Document extract:
>>>>

This assumes you have a mechanism to provision an IP/ELB for services of type LoadBalancer
. If you're in AWS, use the AWS cloud provider. If you're on bare metal or a hypervisor, consider using MetalLB or KubeVIP.
If you're unsure, after your Istio controlplane is created, look at kubectl get svc -n istio-system
. If they are stuck in Pending, there is an issue.
For Istio to route with Rancher, you need to install Cert-Manager and create your certificate. For this example, it'll use a self-signed cert:
- Install cert-manager:
kubectl apply -f https://github.com/cert-manager/cert-manager/releases/download/v1.13.3/cert-manager.yaml
- Create
cattle-system
namespace:
kubectl create ns cattle-system
- Create cluster-issuer:
kubectl apply -f cert-manager/cluster-issuer.yaml
-
Update
cert-manager/certificate.yaml
with your Rancher hostname. -
Create certificate:
kubectl apply -f cert-manager/certificate.yaml
Now, you'll need to install Istio and install the istio operator. You'll need istioctl
, which you can download (here)[https://github.com/istio/istio/releases] (NOTE: You might need expand the Assets list. Make sure you download istioctl and not istio.)
Once you have downloaded istioctl and added to your path, do the following:
- Install istio operator:
istioctl operator init
-
Update the
istio/gateway.yaml
/istio/virtual-service.yaml
with your Rancher hostname. -
Create the Istio controlplane:
kubectl apply -f istio/controlplane.yaml
- Wait for Istio pods to come online (wait for ingressgateway and istiod):
watch kubectl get pods -n istio-system
- Create gateway:
kubectl apply -f istio/gateway.yaml
- Create virtual service:
kubectl apply -f istio/virtual-service.yaml
When you install Rancher, since the TLS certificate should already exist, use the flag --set ingress.tls.source=secret
.

<<<<

Listed records:
>>>>

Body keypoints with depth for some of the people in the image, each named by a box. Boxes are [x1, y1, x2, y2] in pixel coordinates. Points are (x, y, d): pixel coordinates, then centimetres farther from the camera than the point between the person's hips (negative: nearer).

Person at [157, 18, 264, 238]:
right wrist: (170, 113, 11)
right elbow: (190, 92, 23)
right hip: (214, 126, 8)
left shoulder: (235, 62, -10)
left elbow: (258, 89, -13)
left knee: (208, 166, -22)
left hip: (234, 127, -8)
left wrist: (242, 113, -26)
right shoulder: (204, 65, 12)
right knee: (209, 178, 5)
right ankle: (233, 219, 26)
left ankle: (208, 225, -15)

<<<<
>>>>

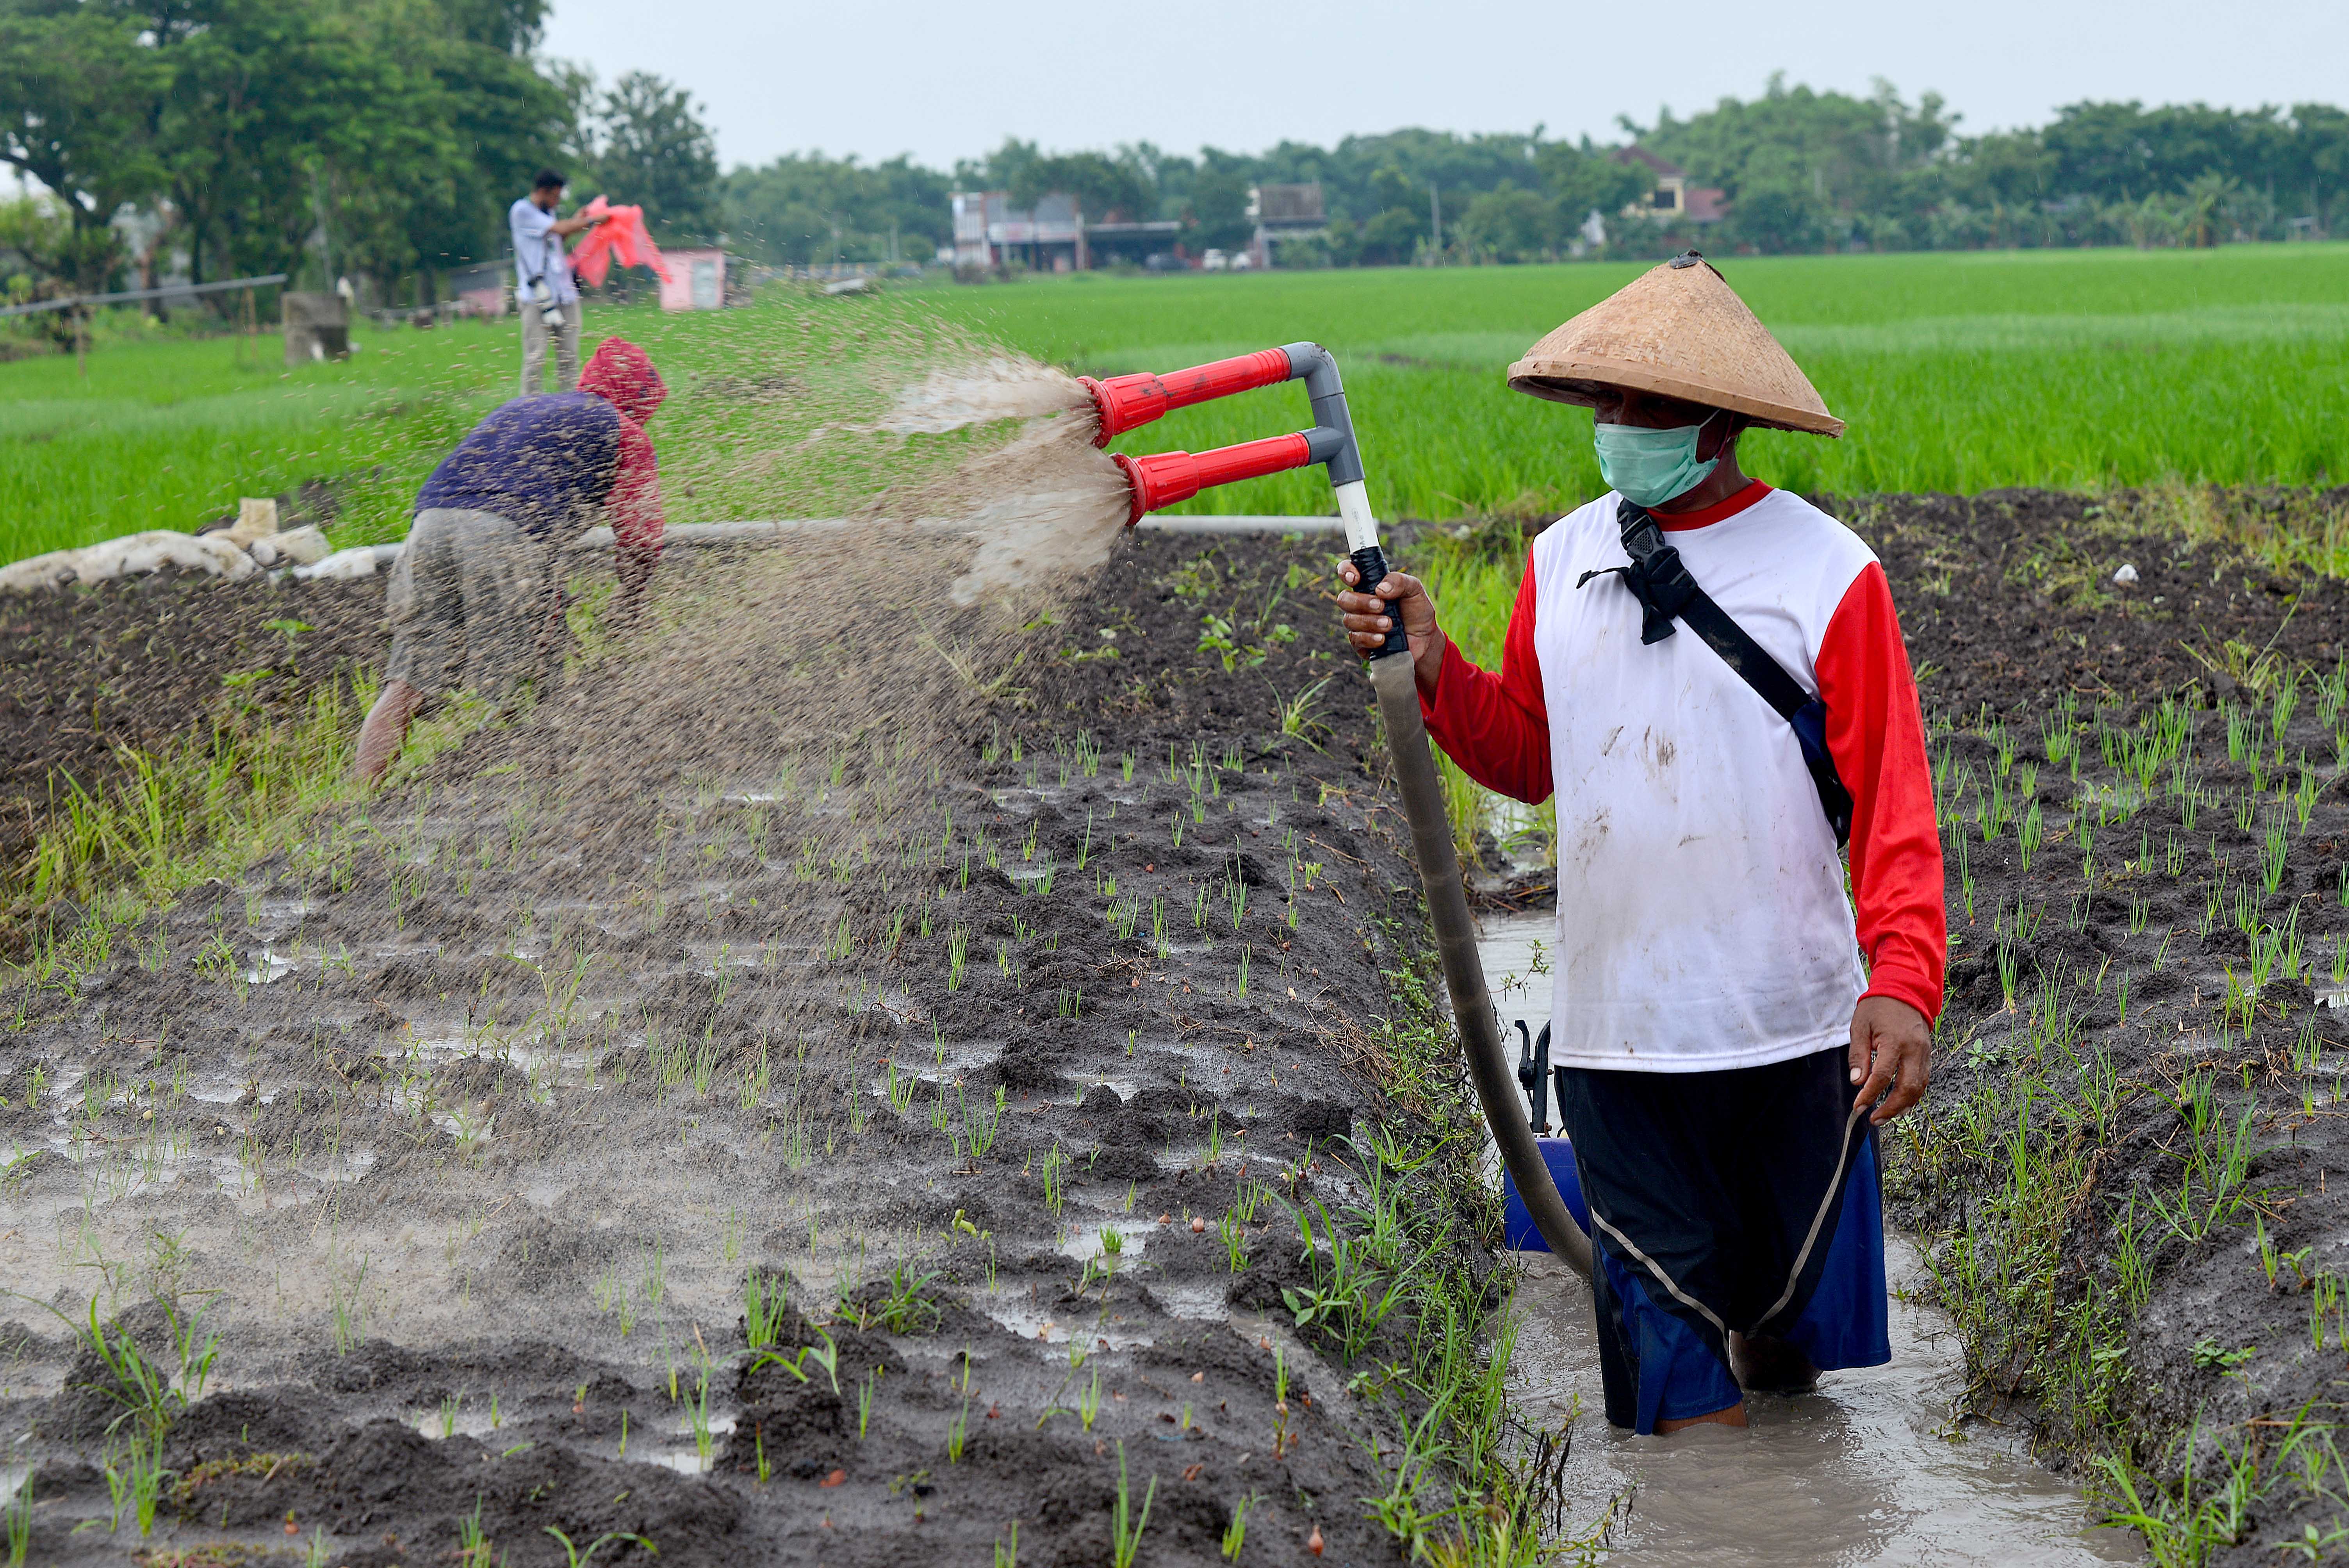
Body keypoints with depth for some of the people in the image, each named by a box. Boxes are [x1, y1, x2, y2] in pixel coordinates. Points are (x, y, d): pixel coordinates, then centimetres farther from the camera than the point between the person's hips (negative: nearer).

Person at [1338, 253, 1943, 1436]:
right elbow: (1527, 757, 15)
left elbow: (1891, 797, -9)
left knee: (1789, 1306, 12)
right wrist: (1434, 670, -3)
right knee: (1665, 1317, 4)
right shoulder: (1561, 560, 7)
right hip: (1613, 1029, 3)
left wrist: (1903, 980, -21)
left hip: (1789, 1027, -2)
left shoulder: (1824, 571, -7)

<<<<

What you should do: Turn the paragraph of the Istio and Rancher setup guide that begins "This assumes you have a mechanism" into a short bulleted list that keeps its main facts.

Result:
- Requires a way to provision an IP/ELB for services of type LoadBalancer.
- On AWS, use the AWS cloud provider.
- On bare metal or a hypervisor, consider MetalLB or KubeVIP.